**Directions:** Copy out word for word the stretch of the items below from the line containing "Document page, 1654x931 pixels." through the end of the items, including both ends.

** BEGIN **

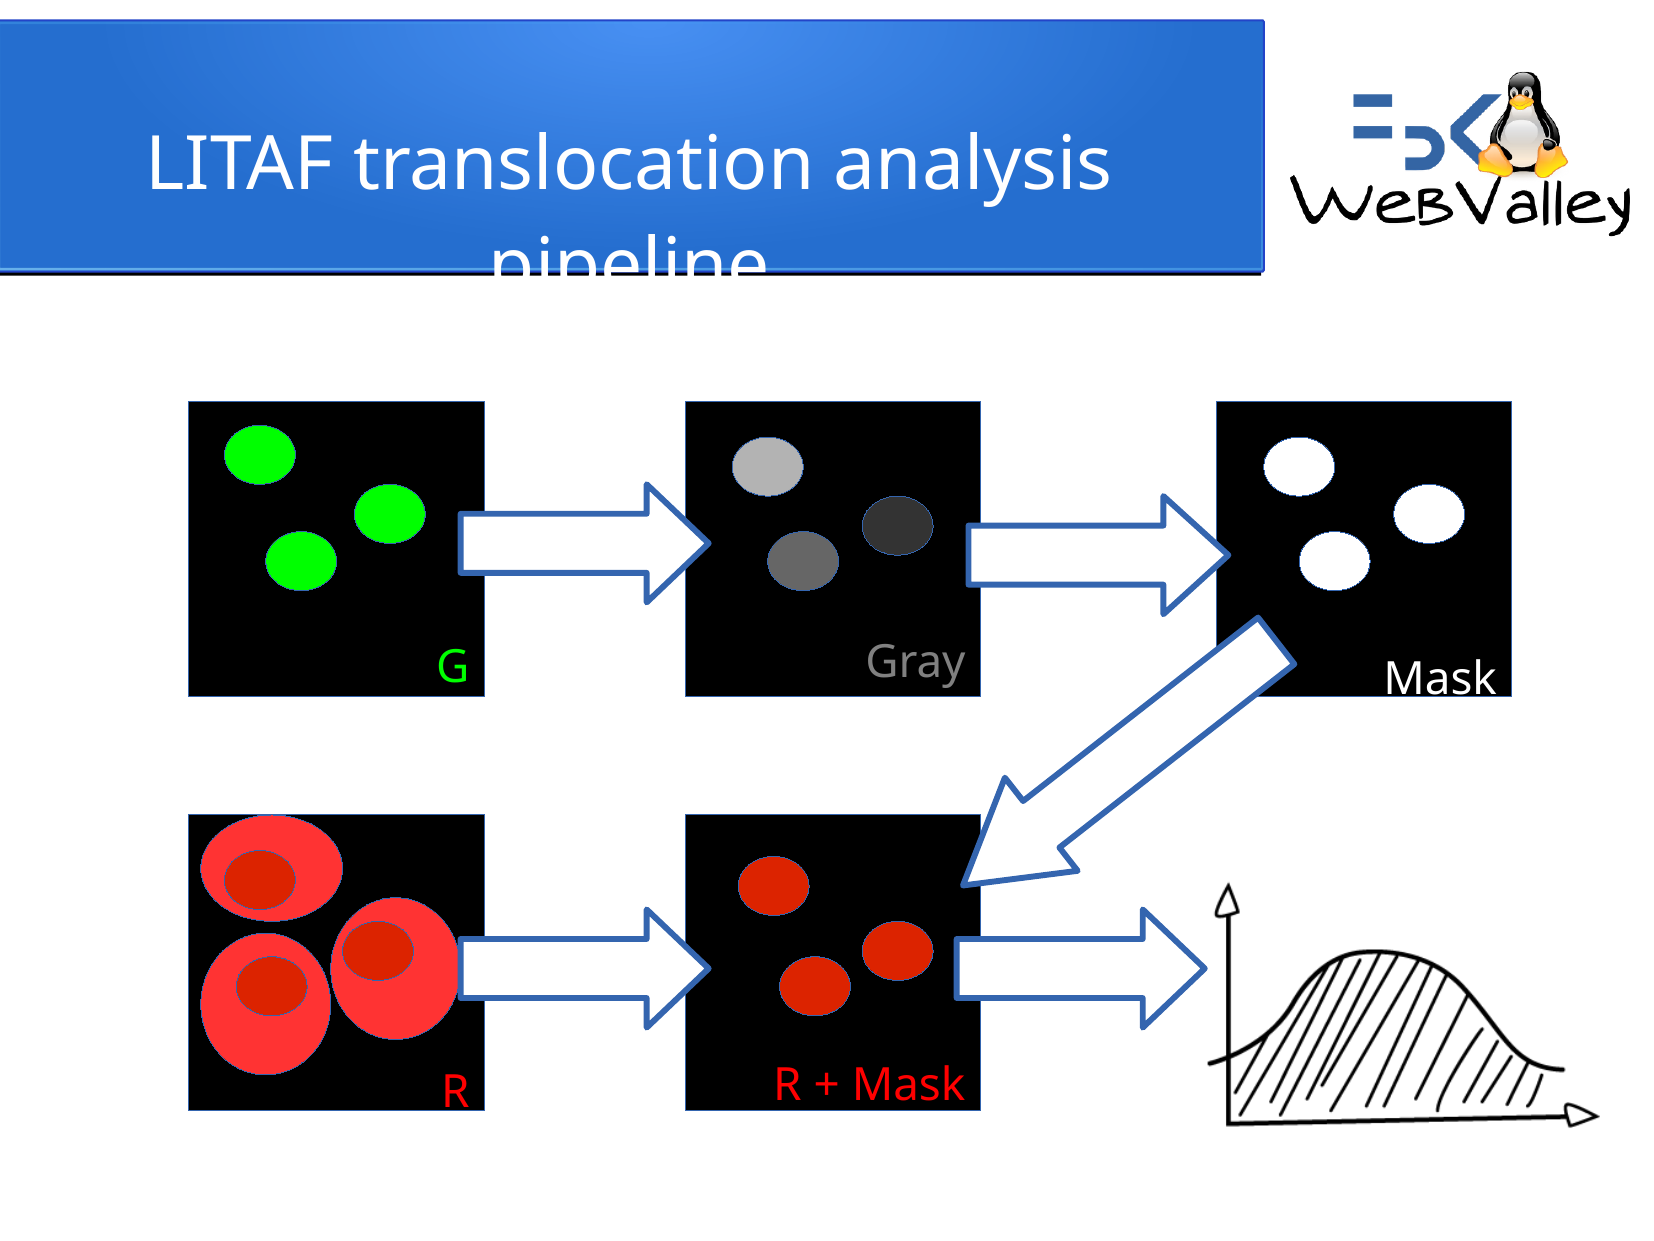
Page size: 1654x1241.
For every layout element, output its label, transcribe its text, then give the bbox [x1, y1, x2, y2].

text_box Mask [1346, 637, 1512, 705]
text_box R [342, 1051, 485, 1118]
picture [1027, 722, 1123, 797]
text_box Gray [826, 621, 981, 688]
text_box LITAF translocation analysis pipeline [0, 101, 1262, 201]
text_box [188, 401, 1512, 1111]
text_box G [401, 625, 485, 693]
text_box R + Mask [732, 1043, 981, 1111]
picture [1027, 722, 1654, 1241]
picture [1290, 70, 1630, 237]
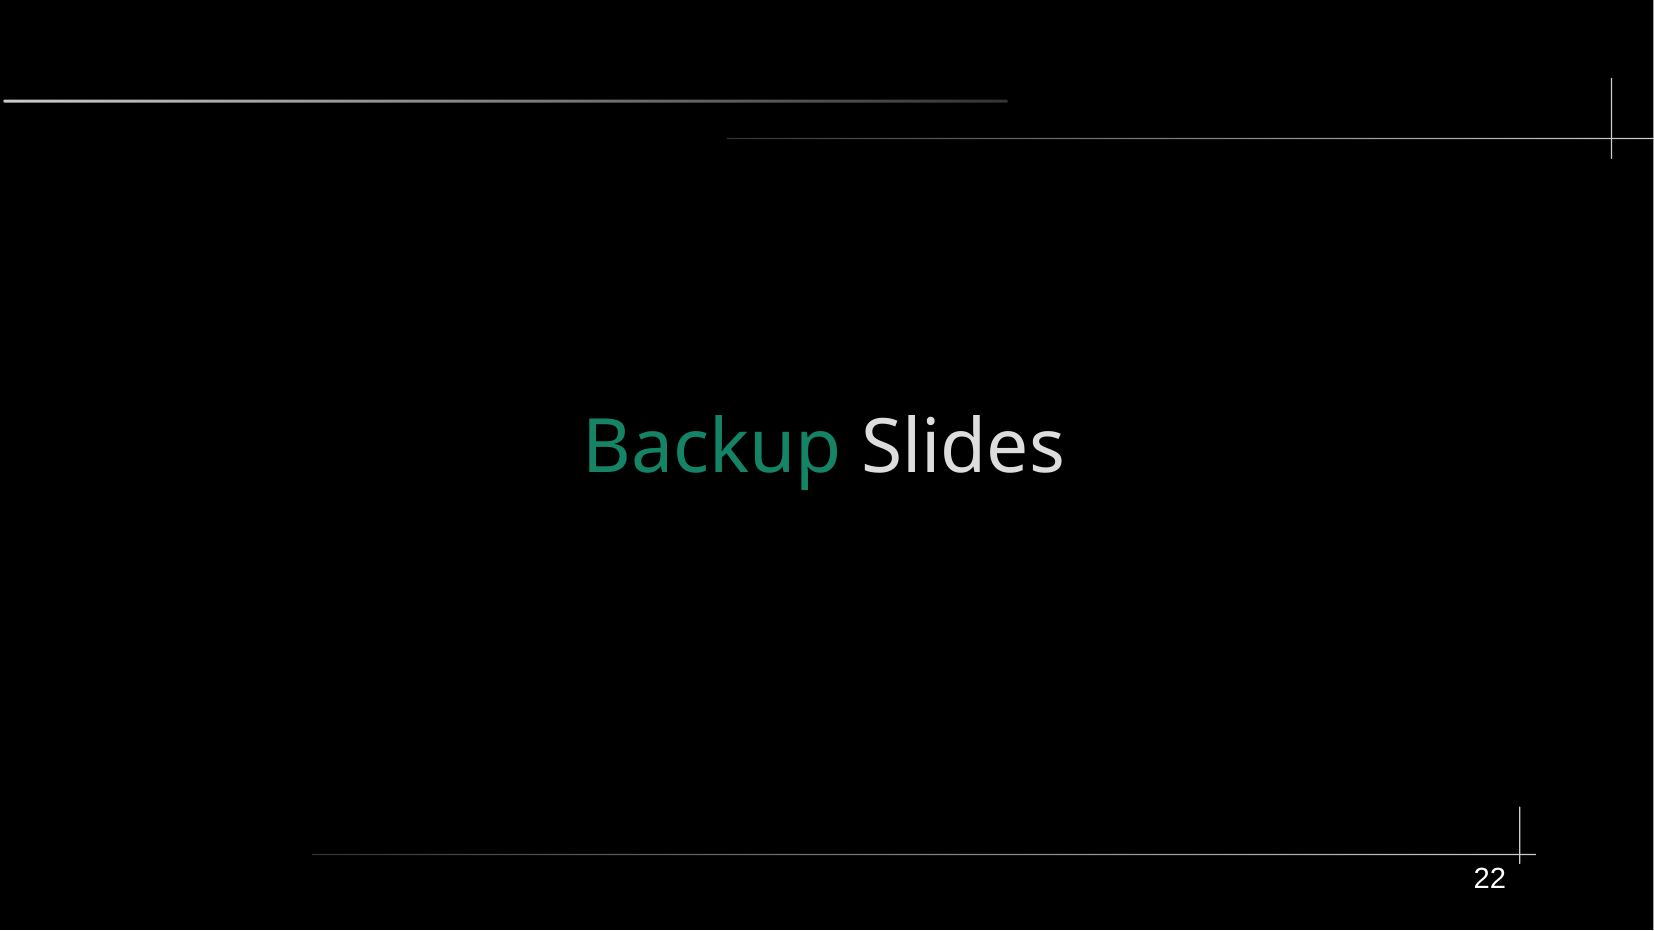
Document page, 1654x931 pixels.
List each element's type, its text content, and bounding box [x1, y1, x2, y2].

** END **

**Answer to this problem:**
Document page, 1654x931 pixels.
List each element's type, its text content, and bounding box [x1, y1, x2, y2].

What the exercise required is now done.